W Sandomierzu trwa Jarmark Jagielloński. W ryku starego miasta jest kilkadziesiąt stoisk. Sprzedawcy oferują przede wszystkim rękodzieło.
Jest np. lniana biżuteria, skórzane bransolety, naszyjniki z naturalnymi kamieniami, a także szkło ręcznie malowane, serwetki i wyroby z wikliny. Można kupić wiele smakołyków: to m.in. różne rodzaje chałwy, sery, miody oraz przyprawy z całego świata. Nie brakuje elementów ludowych.
Jeden z wystawców Włodzimierz Ciszek ma drewniane zabawki w dawnym stylu oraz cały asortyment drewnianych łyżek do kuchni. Powiedział nam, że praca w drewnie to jego pasja i rodzinna tradycja, którą podtrzymuje od 30 lat. Piotr Barański oferuje biżuterię oraz ubrania dla niemowląt, na których odnaleźć można ludowe motywy.

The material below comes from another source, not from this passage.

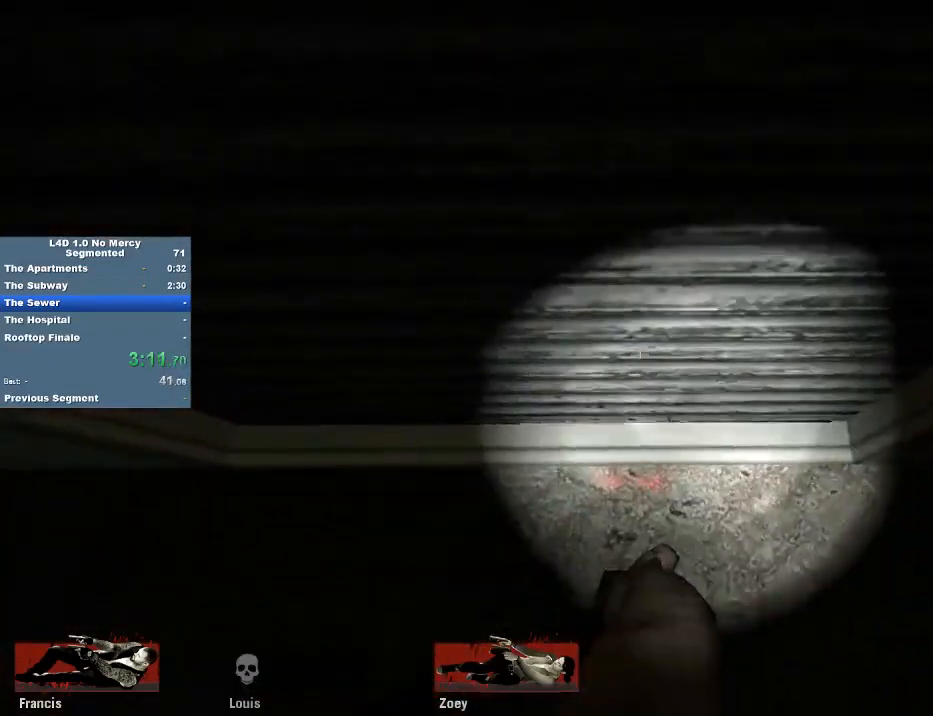
{"keys": [], "mouse": ["right"], "events": [[17, "2", "down"], [17, "mouse_right", "up"], [50, "4", "up"], [50, "mouse_right", "down"], [117, "2", "up"], [150, "4", "down"], [150, "mouse_right", "up"], [217, "2", "down"], [217, "mouse_right", "down"], [250, "4", "up"], [250, "mouse_right", "up"], [283, "2", "up"], [283, "3", "up"], [283, "mouse_right", "down"], [350, "3", "down"], [350, "4", "down"], [350, "mouse_right", "up"], [383, "2", "down"], [383, "mouse_right", "down"], [450, "4", "up"], [450, "mouse_right", "up"], [483, "2", "up"], [483, "3", "up"], [483, "mouse_right", "down"]]}
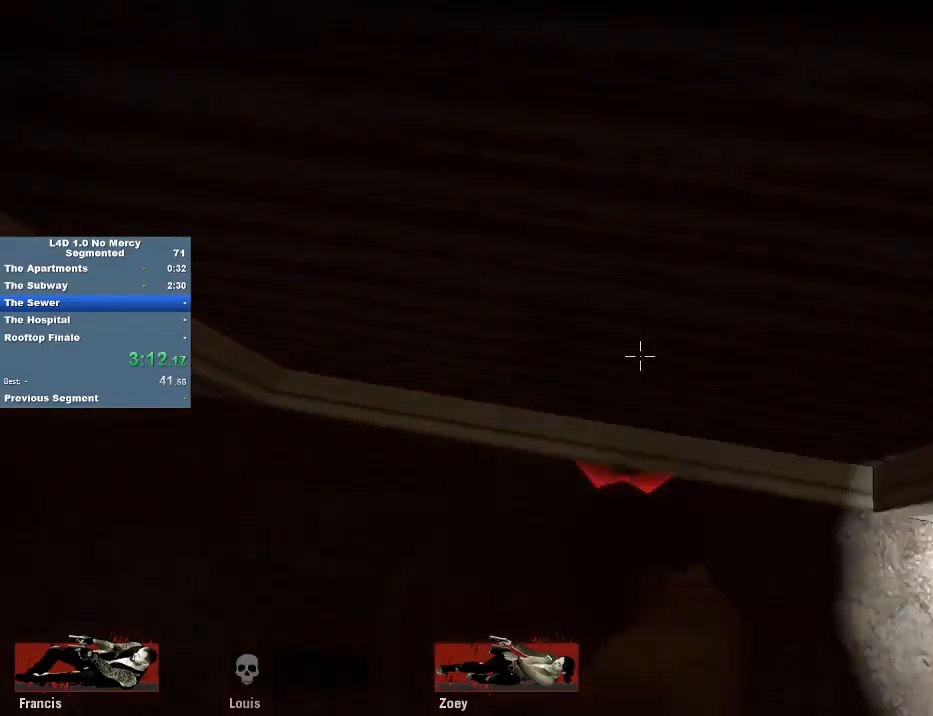
{"keys": ["3"], "mouse": [], "events": [[17, "3", "down"], [17, "4", "down"], [83, "2", "down"], [83, "mouse_right", "up"], [117, "4", "up"], [117, "mouse_right", "down"], [183, "2", "up"], [183, "3", "up"], [183, "mouse_right", "up"], [217, "3", "down"], [217, "4", "down"], [217, "mouse_right", "down"], [250, "2", "down"], [317, "4", "up"], [317, "mouse_right", "up"], [350, "1", "down"], [350, "4", "down"], [350, "mouse_right", "down"], [417, "mouse_right", "up"], [450, "4", "up"], [450, "mouse_right", "down"], [483, "1", "up"], [483, "2", "up"], [483, "mouse_right", "up"]]}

Wśród osób odwiedzających stoiska byli Justyna i Przemek Martinusowie z Rybnika na Śląsku. Naszej reporterce powiedzieli, że podoba im się to wydarzenie, ponieważ można kupić coś, co na co dzień nie jest dostępne w sklepach. Dodatkową atrakcją na jarmarku są pokazy i warsztaty dmuchania szkła, które odbywają się obok Ratusza.
O godzinie 19.00 na starówce odbył się koncert zespołu „Pozytywnie nakręceni”. Dwie godziny później także na starówce można było obejrzeć film pt. „Pan Tadeusz” z 1928 roku z muzyką na żywo w wykonaniu zespołu „Czerwie”.
Jarmark Jagielloński potrwa do niedzieli.